I have a list called "unique_tissues" of vectors where each vector (element in the list) represents one tissue type and the elements of the vectors are sample names.
$liver
[1] "liver_10a_P1973_515.tsv" "liver_10b_P1973_519.tsv" "liver_10c_P1973_520.tsv" "liver_9a_P1263_202.tsv" "liver_9b_P1263_210.tsv" "liver_9c_P1263_218.tsv"
[7] "liver_9d_P1263_226.tsv" "liver_a_P000_023.tsv" "liver_c_P000_025.tsv" "liver_d_P000_026.tsv"
$lung
[1] "lung_10a_P1973_510.tsv" "lung_11a_P2952_102.tsv" "lung_11c_P2952_104.tsv" "lung_11e_P2952_106.tsv" "lung_3e_P262_148.tsv" "lung_3f_P262_149.tsv" "lung_4a_P282_111.tsv"
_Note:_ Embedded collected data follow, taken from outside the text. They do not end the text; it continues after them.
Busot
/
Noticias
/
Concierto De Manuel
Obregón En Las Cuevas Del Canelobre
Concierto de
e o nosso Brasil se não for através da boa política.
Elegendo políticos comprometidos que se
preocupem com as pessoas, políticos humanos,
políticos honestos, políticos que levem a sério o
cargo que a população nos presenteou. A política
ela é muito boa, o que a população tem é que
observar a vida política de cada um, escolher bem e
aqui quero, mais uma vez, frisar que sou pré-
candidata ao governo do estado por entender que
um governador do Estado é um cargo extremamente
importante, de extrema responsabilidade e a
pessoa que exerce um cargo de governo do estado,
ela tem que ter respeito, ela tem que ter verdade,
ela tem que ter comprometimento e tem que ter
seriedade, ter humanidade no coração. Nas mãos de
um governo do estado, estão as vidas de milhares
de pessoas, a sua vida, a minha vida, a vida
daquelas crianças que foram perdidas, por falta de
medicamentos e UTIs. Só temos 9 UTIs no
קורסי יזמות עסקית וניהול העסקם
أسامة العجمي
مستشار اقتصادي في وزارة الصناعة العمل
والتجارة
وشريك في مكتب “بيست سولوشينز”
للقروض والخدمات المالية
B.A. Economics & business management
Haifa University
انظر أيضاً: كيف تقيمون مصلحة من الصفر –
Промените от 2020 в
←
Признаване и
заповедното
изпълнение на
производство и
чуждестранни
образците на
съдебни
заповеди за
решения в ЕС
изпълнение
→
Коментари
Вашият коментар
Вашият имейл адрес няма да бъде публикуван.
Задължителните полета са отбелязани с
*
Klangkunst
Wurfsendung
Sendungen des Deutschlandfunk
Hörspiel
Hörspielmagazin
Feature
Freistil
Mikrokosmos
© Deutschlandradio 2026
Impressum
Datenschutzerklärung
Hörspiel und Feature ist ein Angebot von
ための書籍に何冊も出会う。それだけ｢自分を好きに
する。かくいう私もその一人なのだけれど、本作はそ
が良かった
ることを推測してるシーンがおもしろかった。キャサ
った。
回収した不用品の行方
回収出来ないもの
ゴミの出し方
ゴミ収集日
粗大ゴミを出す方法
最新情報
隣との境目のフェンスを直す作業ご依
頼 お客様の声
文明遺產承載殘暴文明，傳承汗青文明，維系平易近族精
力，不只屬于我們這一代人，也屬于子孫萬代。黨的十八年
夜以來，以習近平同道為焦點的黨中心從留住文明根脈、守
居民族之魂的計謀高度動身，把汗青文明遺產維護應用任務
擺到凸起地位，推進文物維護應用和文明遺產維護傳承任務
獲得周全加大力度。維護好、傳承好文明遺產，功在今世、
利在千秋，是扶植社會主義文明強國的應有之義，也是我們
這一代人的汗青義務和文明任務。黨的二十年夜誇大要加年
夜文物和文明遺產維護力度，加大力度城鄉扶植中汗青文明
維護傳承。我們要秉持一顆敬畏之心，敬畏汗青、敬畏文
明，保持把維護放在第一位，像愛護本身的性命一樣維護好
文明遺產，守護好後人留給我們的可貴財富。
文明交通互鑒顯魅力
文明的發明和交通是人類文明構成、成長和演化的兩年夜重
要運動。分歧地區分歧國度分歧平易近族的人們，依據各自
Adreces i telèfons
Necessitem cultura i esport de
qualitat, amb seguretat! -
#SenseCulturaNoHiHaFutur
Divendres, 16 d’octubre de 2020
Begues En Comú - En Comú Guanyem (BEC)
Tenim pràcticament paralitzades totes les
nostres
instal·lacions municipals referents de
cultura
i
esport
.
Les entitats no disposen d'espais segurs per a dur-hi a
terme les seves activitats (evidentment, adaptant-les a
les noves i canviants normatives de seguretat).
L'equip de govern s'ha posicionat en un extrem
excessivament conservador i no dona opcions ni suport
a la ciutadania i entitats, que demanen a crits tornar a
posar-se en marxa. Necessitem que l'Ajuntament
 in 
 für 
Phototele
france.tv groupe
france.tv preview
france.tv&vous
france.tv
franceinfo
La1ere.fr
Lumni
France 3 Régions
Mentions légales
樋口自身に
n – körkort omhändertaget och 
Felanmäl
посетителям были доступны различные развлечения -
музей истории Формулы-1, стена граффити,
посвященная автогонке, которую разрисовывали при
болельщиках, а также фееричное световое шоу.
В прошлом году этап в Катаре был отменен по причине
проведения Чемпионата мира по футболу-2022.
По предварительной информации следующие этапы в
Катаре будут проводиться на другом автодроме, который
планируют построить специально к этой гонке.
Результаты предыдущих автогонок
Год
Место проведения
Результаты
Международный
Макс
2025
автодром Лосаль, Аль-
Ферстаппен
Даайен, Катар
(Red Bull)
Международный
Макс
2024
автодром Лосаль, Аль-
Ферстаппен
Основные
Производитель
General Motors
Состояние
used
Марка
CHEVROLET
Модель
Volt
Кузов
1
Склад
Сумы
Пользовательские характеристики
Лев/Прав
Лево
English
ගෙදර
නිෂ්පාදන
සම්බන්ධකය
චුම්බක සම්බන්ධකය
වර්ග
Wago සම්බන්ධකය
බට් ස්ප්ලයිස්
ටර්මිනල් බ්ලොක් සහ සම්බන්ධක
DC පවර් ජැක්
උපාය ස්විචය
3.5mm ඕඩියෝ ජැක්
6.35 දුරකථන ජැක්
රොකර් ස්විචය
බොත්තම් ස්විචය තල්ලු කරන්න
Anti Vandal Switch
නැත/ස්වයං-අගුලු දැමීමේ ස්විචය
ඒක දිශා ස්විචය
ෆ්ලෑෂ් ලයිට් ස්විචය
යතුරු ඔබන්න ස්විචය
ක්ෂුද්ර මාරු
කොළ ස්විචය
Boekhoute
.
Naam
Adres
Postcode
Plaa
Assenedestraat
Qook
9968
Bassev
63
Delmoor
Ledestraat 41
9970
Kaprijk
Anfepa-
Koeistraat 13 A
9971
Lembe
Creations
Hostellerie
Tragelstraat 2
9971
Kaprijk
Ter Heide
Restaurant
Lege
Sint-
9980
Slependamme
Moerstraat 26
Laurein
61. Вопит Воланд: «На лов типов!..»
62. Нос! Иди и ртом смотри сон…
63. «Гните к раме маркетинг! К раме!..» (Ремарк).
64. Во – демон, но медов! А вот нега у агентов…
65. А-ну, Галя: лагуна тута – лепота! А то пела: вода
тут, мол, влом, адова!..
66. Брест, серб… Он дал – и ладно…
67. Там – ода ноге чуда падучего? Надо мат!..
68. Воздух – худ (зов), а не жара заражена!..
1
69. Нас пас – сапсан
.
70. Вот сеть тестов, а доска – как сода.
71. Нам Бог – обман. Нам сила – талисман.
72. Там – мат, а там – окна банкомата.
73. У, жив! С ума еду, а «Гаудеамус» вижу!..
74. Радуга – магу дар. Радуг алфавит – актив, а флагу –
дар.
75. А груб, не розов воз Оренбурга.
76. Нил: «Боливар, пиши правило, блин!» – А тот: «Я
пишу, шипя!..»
[8] "lung_4b_P282_112.tsv" "lung_4d_P282_114.tsv"
$prostate
[1] "prostate_10a_P1973_502.tsv" "prostate_10b_P1973_503.tsv" "prostate_10c_P1973_504.tsv" "prostate_10d_P1973_507.tsv" "prostate_10f_P1973_506.tsv" "prostate_4a_P282_108.tsv"
[7] "prostate_4b_P282_109.tsv" "prostate_4c_P282_110.tsv" "prostate_9b_P1263_242.tsv" "prostate_9d_P1263_301.tsv" "prostate_a_P189_111.tsv"
The files all look the same and I would like to download all files and merge them into one data frame per tissue type.
all files are present in a folder named "directory_t" and the files all share the same format with the two columns "target_id" and "TPM".
I have tried to use:
tissue_data <- lapply(unique_tissues, function(x) {
a <- read.table(paste0(directory_t,"/",x[1]), stringsAsFactors = FALSE,header=T)[,c(1,5)]
for(i in 2:length(x)){
b <- read.table(paste0(directory_t,"/",x[i]), stringsAsFactors = FALSE,header=T)[,c(1,5)]
a <- merge(a,b,by="target_id")
}
return(a)
})
Is there a way to do this in a better way?